# NFS and movies



## Grell (Jan 16, 2013)

Hey I have a FreeBSD system (my main system) that has all my movies and music on it.  I just inherited a relative's old Pentium 4 computer and I have put FreeBSD on it.  I was able to set up an NFS server on my main system and share the movies and music with this new Pentium 4 system.  However, when I try to watch any movies on the client machine, it jerks and lags, which I assume is related to the speed of the network.  Both machines are connected to my ISP router, both are "100baseTX full-duplex".  Is there a way to make it so it does not lag?  Thanks in advance.


----------



## fonz (Jan 16, 2013)

Grell said:
			
		

> Is there a way to make it so it does not lag?


I hope that someone else can help you with upping NFS performance, but failing that perhaps you could consider _streaming_ instead of NFS exporting. My experience is that NFS works ok for smaller files like MP3, but it performs insufficiently for the much larger files that movies usually are. NFS is not without overhead.

Fonz


----------



## jrm@ (Jan 16, 2013)

What kind of read speeds are you getting?  `% time cp /mnt/nfs_shared_movie_dir/bigmovie /local_tmp/`

After you copy the movie over and play it from a local folder does it plays OK?

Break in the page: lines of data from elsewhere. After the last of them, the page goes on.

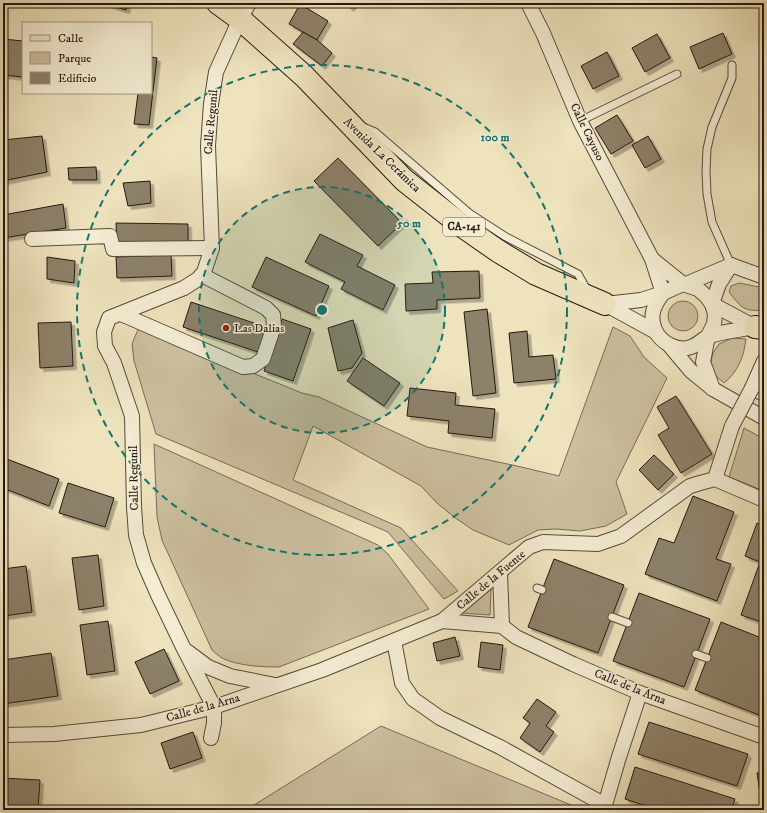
<svg xmlns="http://www.w3.org/2000/svg" width="767" height="813" font-family="'IM FELL DW Pica',serif">
	<defs>
		<filter id="shadow"><feDropShadow dx="3.5" dy="3.5" stdDeviation="0" flood-color="#0004"/></filter>
	</defs>
	<rect width="100%" height="100%" fill="#eee3bd"/>
	<filter id="stains"><feTurbulence type="fractalNoise" baseFrequency=".005" numOctaves="4"/><feColorMatrix values="0 0 0 0 .2 0 0 0 0 .09 0 0 0 0 .02 0 0 0 .5 -.17"/></filter>
	<radialGradient id="worn" r=".72"><stop offset=".6" stop-color="#630" stop-opacity="0"/><stop offset="1" stop-color="#630" stop-opacity=".3"/></radialGradient>
	<g fill="#ccc0a0" stroke="#786c58">
		<path d="M 739,283 L 764,288 L 764,310 C 743,312 741,307 729,292 L 731,286 Z"/>
		<circle cx="683" cy="316" r="15"/>
		<polygon points="139,327 302,393 319,397 427,447 517,466 559,476 613,327 630,336 644,357 667,378 616,482 627,514 606,526 580,531 556,529 538,530 509,545 473,530 454,517 437,503 421,486 313,426 293,480 401,528 458,591 444,599 388,532 156,434 134,361 132,344"/>
		<path d="M 732,338 L 746,339 C 744,356 738,372 724,383 L 716,376 L 710,365 L 713,353 L 719,344 Z"/>
		<polygon points="744,428 764,439 764,491 729,477"/>
		<path d="M 154,444 L 378,545 L 388,554 L 429,609 L 279,667 C 262,667 238,666 222,658 C 219,656 215,653 212,650 L 162,540 L 157,517 Z"/>
		<polygon points="491,589 490,615 461,613"/>
		<polygon points="381,726 571,805 575,810 246,810"/>
	</g>
	<g fill="#8d816a" stroke="#241710" filter="url(#shadow)">
		<polygon points="103,3 128,3 126,10"/>
		<polygon points="345,3 355,3 350,8"/>
		<polygon points="300,4 328,21 317,40 289,24"/>
		<polygon points="303,32 317,40 332,53 322,66 293,44"/>
		<polygon points="723,33 732,54 699,69 690,47"/>
		<polygon points="657,34 670,58 645,72 632,48"/>
		<polygon points="3,39 23,41 23,77 3,75"/>
		<polygon points="607,52 619,76 593,89 581,66"/>
		<polygon points="151,57 157,58 149,125 134,124 138,93 151,93"/>
		<polygon points="617,115 633,141 611,154 595,128"/>
		<polygon points="42,136 47,172 3,181 3,140"/>
		<polygon points="648,136 661,159 645,168 632,145"/>
		<polygon points="338,158 402,223 378,246 314,181"/>
		<polygon points="96,167 97,180 69,180 68,168"/>
		<polygon points="150,181 151,203 128,206 123,183"/>
		<polygon points="63,204 66,228 3,238 3,215"/>
		<polygon points="116,223 188,224 188,245 117,245"/>
		<polygon points="320,234 363,255 357,266 395,285 383,310 341,289 345,282 305,262"/>
		<polygon points="171,255 172,276 117,278 116,257"/>
		<polygon points="47,257 75,261 74,283 47,279"/>
		<polygon points="266,257 329,286 316,316 252,287"/>
		<polygon points="479,271 480,298 437,300 437,309 406,311 405,284 433,283 432,272"/>
		<polygon points="191,302 269,328 261,353 183,327"/>
		<polygon points="487,309 496,393 473,396 464,312"/>
		<polygon points="282,319 311,329 293,381 264,371"/>
		<polygon points="353,320 362,353 352,368 338,371 328,328"/>
		<polygon points="71,322 73,366 40,368 38,323"/>
		<polygon points="527,331 529,357 553,355 556,379 514,383 509,333"/>
		<polygon points="363,358 400,383 384,406 347,381"/>
		<polygon points="410,388 456,393 455,405 495,409 492,438 448,433 449,421 407,416"/>
		<polygon points="676,396 712,454 681,473 658,435 669,428 657,407"/>
		<polygon points="654,455 674,474 658,490 639,470"/>
		<polygon points="7,459 59,479 49,506 3,488 3,470"/>
		<polygon points="68,483 114,498 105,527 59,513"/>
		<polygon points="693,496 734,512 716,559 731,564 717,601 645,574 659,538 674,543"/>
		<polygon points="757,523 764,526 764,623 741,615 760,562 745,556"/>
		<polygon points="98,555 104,606 79,610 72,558"/>
		<polygon points="554,559 624,585 598,653 528,627"/>
		<polygon points="26,566 32,612 4,616 3,569"/>
		<polygon points="639,593 710,619 684,687 613,661"/>
		<polygon points="108,621 115,671 87,675 80,625"/>
		<polygon points="721,622 764,639 764,717 695,690"/>
		<polygon points="455,637 460,656 437,661 433,643"/>
		<polygon points="481,642 503,645 500,670 478,667"/>
		<polygon points="164,649 179,681 150,694 135,662"/>
		<polygon points="51,653 58,696 3,704 3,660"/>
		<polygon points="537,699 556,712 546,726 554,732 540,752 520,738 530,723 523,718"/>
		<polygon points="649,722 748,754 737,786 638,754"/>
		<polygon points="193,732 202,758 170,769 161,743"/>
		<polygon points="635,767 735,799 731,810 658,810 625,799"/>
		<polygon points="764,772 764,806 762,806 757,773"/>
		<polygon points="3,778 40,780 38,810 3,810"/>
	</g>
	<g fill="none" stroke-linecap="round" stroke-linejoin="round">
		<defs>
			<g id="lane">
				<polyline points="580,121 677,74"/>
				<polyline points="363,127 375,132 469,213 506,237 578,274 587,290"/>
				<polyline points="731,265 712,222 707,194 706,171 707,149 712,127 732,78 732,65"/>
				<polyline points="537,588 542,590"/>
				<polyline points="612,617 628,623"/>
				<polyline points="696,654 707,658"/>
			</g>
			<g id="street">
				<polyline points="528,3 543,33 580,121 652,259 663,293"/>
				<polyline points="32,239 110,236 113,249 212,248"/>
				<polyline points="652,259 683,284"/>
				<polyline points="731,265 764,277"/>
				<polyline points="686,284 731,265"/>
				<path d="M 663,293 C 654,305 649,315 655,330 C 661,343 678,352 691,347 C 698,345 703,338 710,336 C 724,331 741,330 755,327"/>
				<polyline points="605,304 641,300 663,293 683,284 698,289 706,296 712,304 715,314 714,324 708,336 703,362 713,389"/>
				<polyline points="605,304 656,332"/>
				<polyline points="712,304 755,327"/>
				<polyline points="712,304 719,284 731,265"/>
				<polyline points="121,314 243,367 253,366 263,359 274,326 273,315 266,308 202,275"/>
				<polyline points="670,346 691,371 713,389 764,418"/>
				<polyline points="764,361 752,388 764,394"/>
				<polyline points="715,479 732,426"/>
				<polyline points="500,573 502,626"/>
				<polyline points="442,621 529,547 543,542 598,544 621,536 690,486 700,483 715,479 764,500"/>
				<polyline points="394,641 402,683 413,699 440,718 500,747 605,805"/>
				<polyline points="188,652 208,667 230,676 275,685"/>
				<polyline points="3,735 54,734 141,725 214,707 322,670 442,621 502,626 516,637 573,664 640,693 764,737"/>
				<polyline points="211,738 214,723 214,707 183,647 158,595 144,563 136,535 134,507 132,416 114,363 105,346 104,332 109,318 184,288 198,279 204,272 212,248 208,146 211,104 216,72 240,19 249,3"/>
				<polyline points="605,810 605,805 619,757 640,693"/>
			</g>
			<g id="primary">
				<polyline points="218,3 240,19 304,76 404,180 465,228 498,251 536,274 605,304"/>
				<polyline points="755,327 764,328"/>
			</g>
		</defs>
		<use href="#lane" stroke="#564a3b" stroke-width="9"/>
		<use href="#street" stroke="#564a3b" stroke-width="16"/>
		<use href="#primary" stroke="#241710" stroke-width="24"/>
		<use href="#lane" stroke="#f4edd4" stroke-width="7"/>
		<use href="#street" stroke="#f4edd4" stroke-width="14"/>
		<use href="#primary" stroke="#eee3bd" stroke-width="22"/>
		<defs>
			<polyline id="street-bridge" points="732,426 752,388"/>
		</defs>
		<use href="#street-bridge" stroke="#564a3b" stroke-width="16" stroke-linecap="butt"/>
		<use href="#street-bridge" stroke="#f4edd4" stroke-width="14"/>
	</g>
	<circle cx="322" cy="310" r="123" fill="#0f766e" fill-opacity=".12"/>
	<g fill="none" stroke="#0f766e" stroke-width="2" stroke-dasharray="7 5">
		<circle cx="322" cy="310" r="123"/>
		<circle cx="322" cy="310" r="245"/>
	</g>
	<circle fill="#8f2418" stroke="#f4edd4" stroke-width="1.5" cx="226" cy="328" r="4"/>
	<g text-anchor="middle" dominant-baseline="central" stroke-width="3" stroke-linejoin="round" paint-order="stroke">
		<rect fill="#f4edd4" stroke="#62574b" stroke-width="1" x="443" y="218" width="42" height="18" rx="3"/>
		<g font-size="11" font-weight="bold" fill="#241710">
			<text x="464" y="227">CA-141</text>
		</g>
		<g font-size="12" fill="#241710" stroke="#f4edd4">
			<text transform="translate(211 122) rotate(-85)">Calle Regunil</text>
			<text transform="translate(587 132) rotate(64)">Calle Cayuso</text>
			<text transform="translate(382 155) rotate(44)">Avenida La Cerámica</text>
			<text transform="translate(134 478) rotate(-91)">Calle Regunil</text>
			<text transform="translate(491 580) rotate(-40)">Calle de la Fuente</text>
			<text transform="translate(630 687) rotate(22)">Calle de la Arna</text>
			<text transform="translate(203 708) rotate(-16)">Calle de la Arna</text>
		</g>
		<g font-size="12" fill="#241710" stroke="#f4edd4" text-anchor="start">
			<text x="234" y="328">Las Dalias</text>
		</g>
	</g>
	<circle cx="322" cy="310" r="6" fill="#0f766e" stroke="#f4edd4" stroke-width="2"/>
	<g font-size="12" text-anchor="middle" font-weight="bold" fill="#0f766e" stroke="#f4edd4" stroke-width="3" stroke-linejoin="round" paint-order="stroke">
		<text x="495" y="141">100 m</text>
		<text x="409" y="227">50 m</text>
	</g>
	<rect width="767" height="813" fill="none" stroke="#eee3bd" stroke-width="16"/>
	<rect x="4" y="4" width="759" height="805" fill="none" stroke="#241710" stroke-width="2"/>
	<rect x="8" y="8" width="751" height="797" fill="none" stroke="#241710"/>
	<rect x="22" y="22" width="130" height="72" fill="#f4edd4" stroke="#a19786"/>
	<rect x="30" y="35" width="20" height="6" fill="#eee3bd" stroke="#a19786"/>
	<text x="58" y="42" font-size="12" fill="#241710">Calle</text>
	<rect x="30" y="52" width="20" height="12" fill="#ccc0a0" stroke="#a19786"/>
	<text x="58" y="62" font-size="12" fill="#241710">Parque</text>
	<rect x="30" y="72" width="20" height="12" fill="#8d816a" stroke="#a19786"/>
	<text x="58" y="82" font-size="12" fill="#241710">Edificio</text>
	<rect width="100%" height="100%" filter="url(#stains)"/>
	<rect width="100%" height="100%" fill="url(#worn)"/>
</svg>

What does top say when you are playing the movie from the nfs share?

What nfs version?  What is the main server running?  If it's also running FreeBSD and it's sharing a zfs filesystem, you could consider an l2arc on an SSD.


----------



## phoenix (Jan 17, 2013)

Please post /etc/exports and /etc/rc.conf. There are several ways to optimise NFS, but we need to see what you have so far.


----------



## jrm@ (Jan 17, 2013)

The relevant parts of /etc/fstab on the client are also helpful (or /etc/amd.map if you are using the automount daemon).


----------



## SirDice (Jan 17, 2013)

It may just be NFS as I've successfully shared FullHD movies, with DTS audio, over a 100Mbit network. But I used net/samba36 for that.

The jerking and lagging may also be caused by the client. If it doesn't have a good videocard or if it's not powerful enough.


----------